Entre as avaliações negativas adicionais surgem as de Kevin Maher, do The Times, que enxergou superficialidade na construção de Heathcliff, e Brian Viner, do The Daily Mail, que atribuiu duas estrelas. Há, no entanto, quem considere o resultado o melhor trabalho de Fennell até o momento, caso de David Sims em publicação no The Atlantic, para quem o filme oferece experiência carnal intensa no cinema.

Como o estilo camp, a trilha de Charli XCX e as escolhas de direção influenciam a narrativa

A nova edição de O Morro dos Ventos Uivantes enfatiza cores saturadas, texturas fortes e enquadramentos que remetem a editoriais de moda. Corpetes rasgados, iluminação propositalmente dramática e interações físicas explicitamente coreografadas compõem a estética. Essa moldura visual, segundo algumas resenhas, converte a atmosfera gótica tradicional em um espetáculo de maximalismo que pretende transportar o espectador para o íntimo dos protagonistas.

No campo sonoro, a assinatura de Charli XCX contribui para contrastar uma trilha contemporânea com o cenário de época. Críticos que elogiaram a obra destacaram que a música reforça a pulsação dos sentimentos de Cathy e Heathcliff; opositores julgam que tal modernização pode distanciar a adaptação da melancolia original escrita por Brontë.

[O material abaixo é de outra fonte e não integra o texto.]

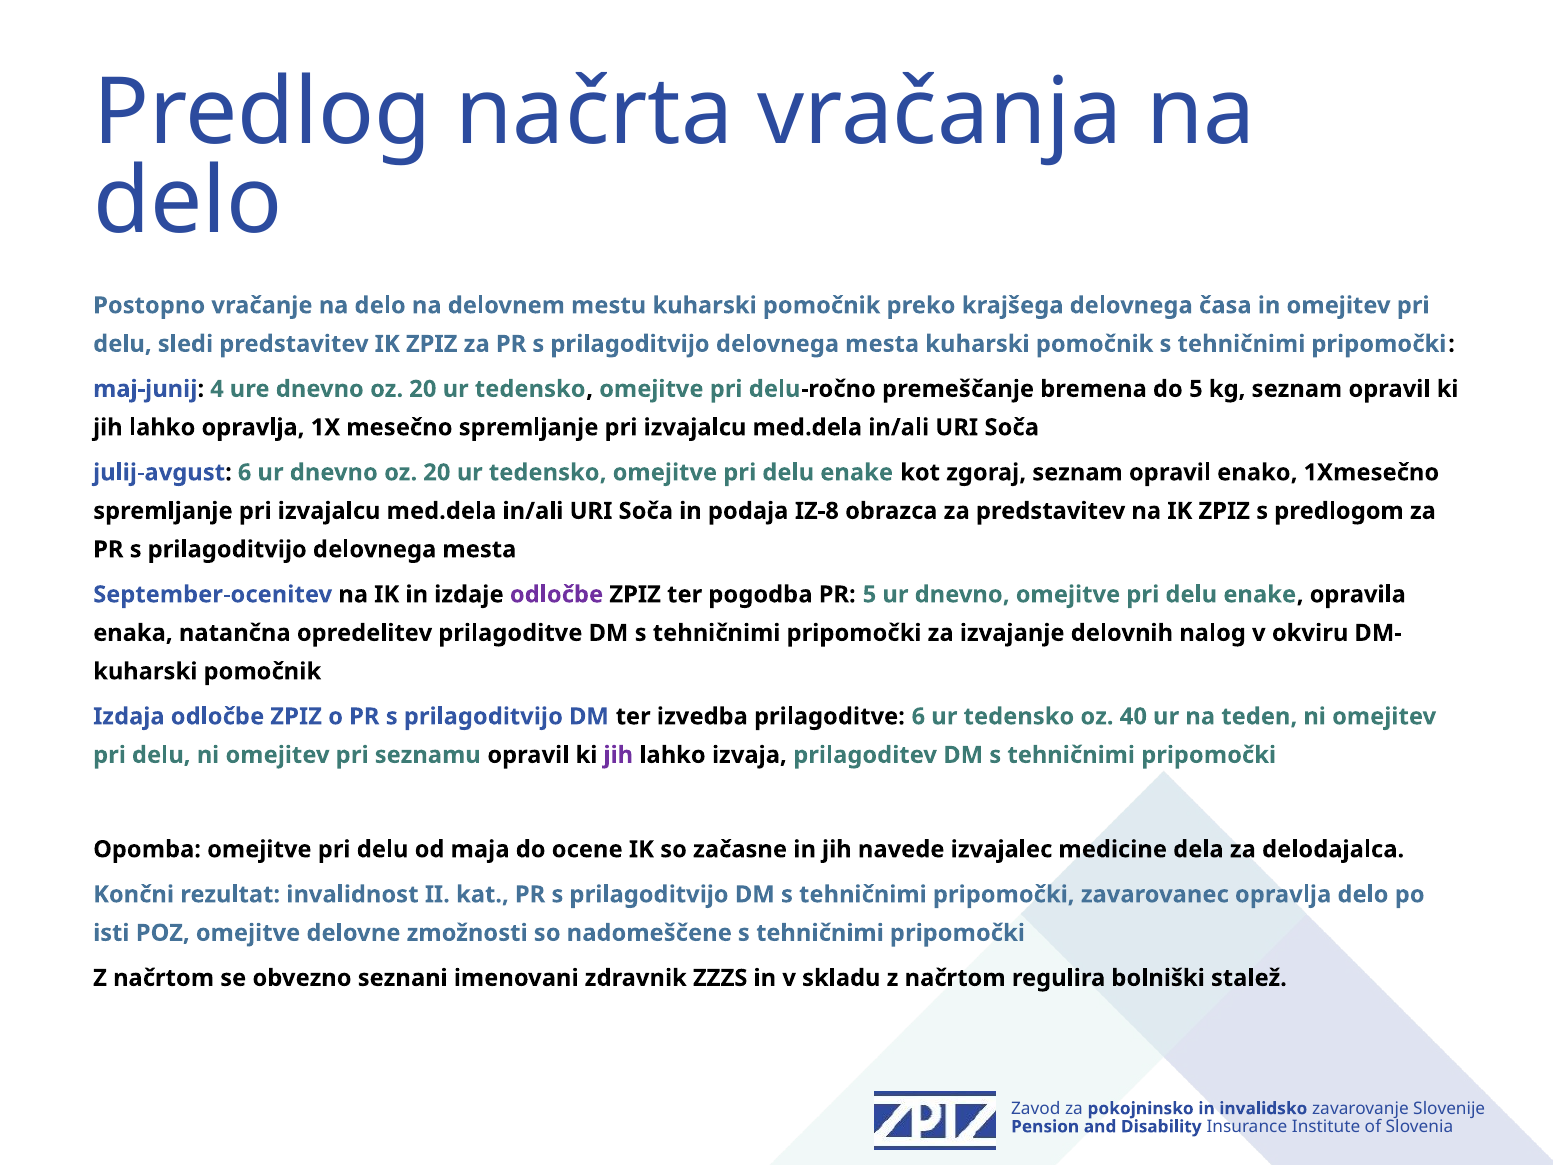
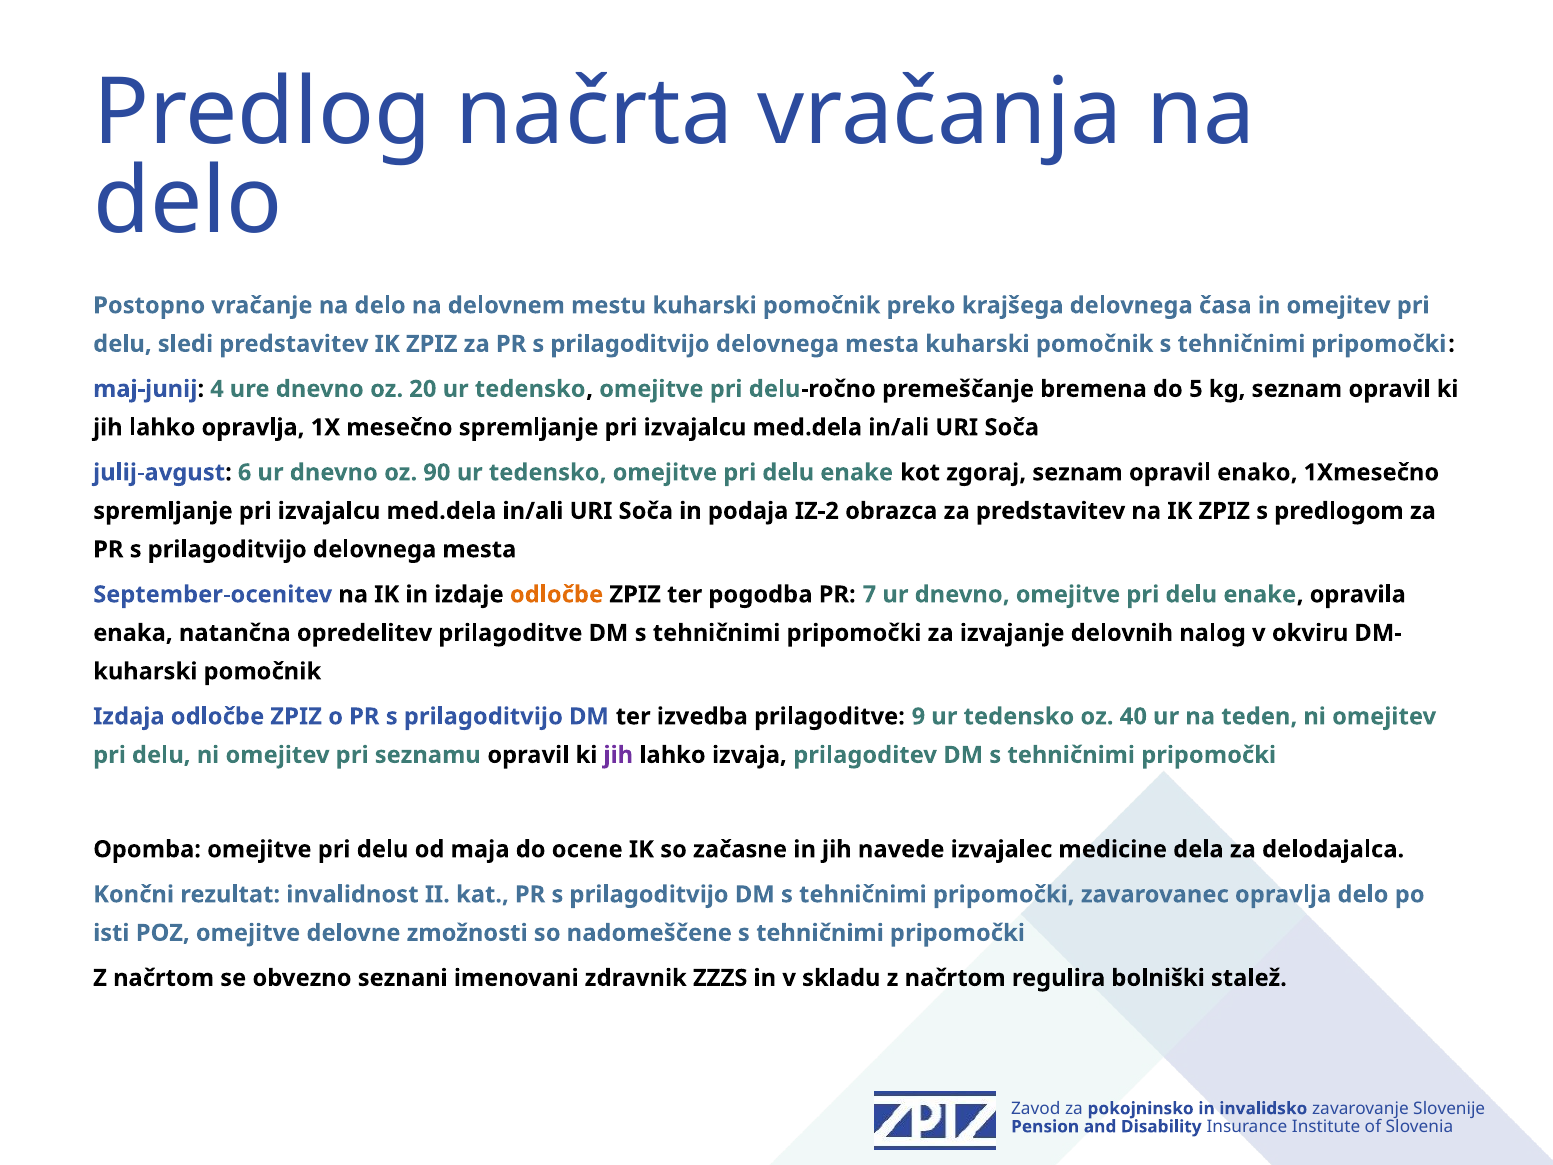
ur dnevno oz 20: 20 -> 90
IZ-8: IZ-8 -> IZ-2
odločbe at (557, 594) colour: purple -> orange
PR 5: 5 -> 7
prilagoditve 6: 6 -> 9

Calendário de lançamento, ambientação promocional e expectativa do público

A pré-estreia no Reino Unido contou com tapete vermelho transformado para se assemelhar às charnecas de Yorkshire, ambiente onde a história se passa. A estratégia de marketing se vale do debate gerado pela controvérsia crítica como motor de curiosidade. Para a distribuidora, o buzz funciona como convite a que o público descubra por si mesmo se a estilização prevalece ou se a essência do romance permanece intacta.

No Brasil, a chegada de O Morro dos Ventos Uivantes às salas de cinema está confirmada para 12 de fevereiro de 2026. A janela de lançamento em data única nacional concentra as atenções e alinha o país ao circuito global, permitindo que as discussões internacionais influenciem a recepção doméstica. A convergência de estrelas consolidadas, trilha pop e assinatura autoral de Fennell cria expectativa de desempenho sólido nas bilheterias, ainda que persista a curiosidade sobre como espectadores reagirão a uma leitura mais explícita de um clássico vitoriano.

Com opiniões que variam de entusiásticas a profundamente críticas, a obra chega aos cinemas sustentada por um equilíbrio raro entre altos riscos artísticos e forte apelo comercial. O veredito final caberá ao público a partir da data de estreia, quando a produção enfim poderá ser julgada além das páginas dos jornais e portais especializados.